### TEXT SHOWN
.....
The high prices of sweet potatoes paid by Chinese merchants prompted Vietnamese farmers to expand the sweet potato growing area. However, Chinese merchants have left right before the harvesting time, leaving Vietnamese farmers in distress.

 
Chinese merchants hold the handle of a knife

In the southern province of Vinh Long alone, there are more than 6000 hectares of sweet potato growing area. Local farmers rushed to grow sweet potatoes after they heard about the high demand from China. However, the sweet potatoes have not found the buyers, because Chinese merchants have stopped collecting the farm produce.



In Binh Tan district of Vinh Long province, sweet potatoes (Japanese violet variety) are selling at 280,000-320,000 dong per 60 kilos. The price is just equal to ¼ of the last year’s price and ½ of that in late March 2012.



However, even if accepting the low prices, farmers would still find it difficult to sell them. Le Hoang Lam, a farmer in Binh Tan district, said local farmers have been half dead with the potato fields which have not been picked.



Pham Van Doi, who has 4000 square meters of sweet potato fields, said that the investment rate is about 20 million dong for every 1000 square meters. Meanwhile, with the current sale prices, he can recover 50 percent of the production costs.



According to Tan Thanh Sweet Potato Cooperative Son Van Luan, the sweet potato market has been controlled by Chinese merchants over the last many years. As the big buyers, they set up a lot of different requirements on the products. Especially, the requirements on product specifications have been changed regularly.
.....
### INSTRUCTIONS
[1] Please rewrite the paragraph beginning "Pham Van Doi, who has" from the sweet potato article as a short list, keeping its main facts.
[2] Write the next part of the sweet potato article, picking up after its final sentence.
The data that follows has no connection to the sweet potato article.

### STORED DATA
.....
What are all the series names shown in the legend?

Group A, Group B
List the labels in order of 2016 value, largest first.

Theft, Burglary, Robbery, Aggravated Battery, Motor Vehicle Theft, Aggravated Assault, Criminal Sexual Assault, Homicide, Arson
.....
### ANSWERS BY TASK
[1]
- Pham Van Doi has 4000 square meters of sweet potato fields.
- Investment runs about 20 million dong for every 1000 square meters.
- At current sale prices, he can recover 50 percent of the production costs.

[2]
“They have been turning Vietnamese farmers round and round. They set these requirements today, and other requirements tomorrow,” he said.



In the past, farmers in Binh Tan district grew different varieties of sweet potatoes with the same growing area for each variety. However, since Chinese merchants only collected violet Japanese potatoes, the growing area of this type of potatoes has increased rapidly, now accounting for 90 percent of the total area in the district.



Two years ago, Chinese merchants only accepted big bulbs of potatoes, then they collected both small and big bulbs. However, they have refused big bulbs (300 grams and more). As a result, farmers do not know whether to bargain potatoes away right now. If they sell right now, they would have to accept the low prices. But if they keep waiting with the hope about the price increase, the potato bulbs would get bigger and unsalable.



The farmers in Co Do district of Can Tho City said that they are incurring the loss of 10 million dong for every hectare of sweet potatoes. Approximately 1000 hectares of sweet potatoes have been kept at the fields in Co Do and Binh Tan districts for the last five months, because of few buyers.



Not only sweet potatoes, but coconut, chili have also seen the prices drop dramatically because Chinese merchants have left after they flocked into the market to collect the products, thus pushing the prices up.



Who to blame?

Vo Van Theo, Head of the agriculture division of Binh Tan district, said farmers have been advised not to chop down some plants to grow others, because this would spoil the farm produce development program. However, no one could prevent farmers from growing sweet potatoes, which could bring high profits to them.



Theo said that the state management over the sweet potato trade has been loosened. Meanwhile, Chinese merchants have sufficient information and deep knowledge about the market, which allows them to dominate the market and control the market prices.



“Chinese merchants now hold the handle of a knife, while Vietnamese enterprises hold the edge, and farmers are on chopping board,” he said.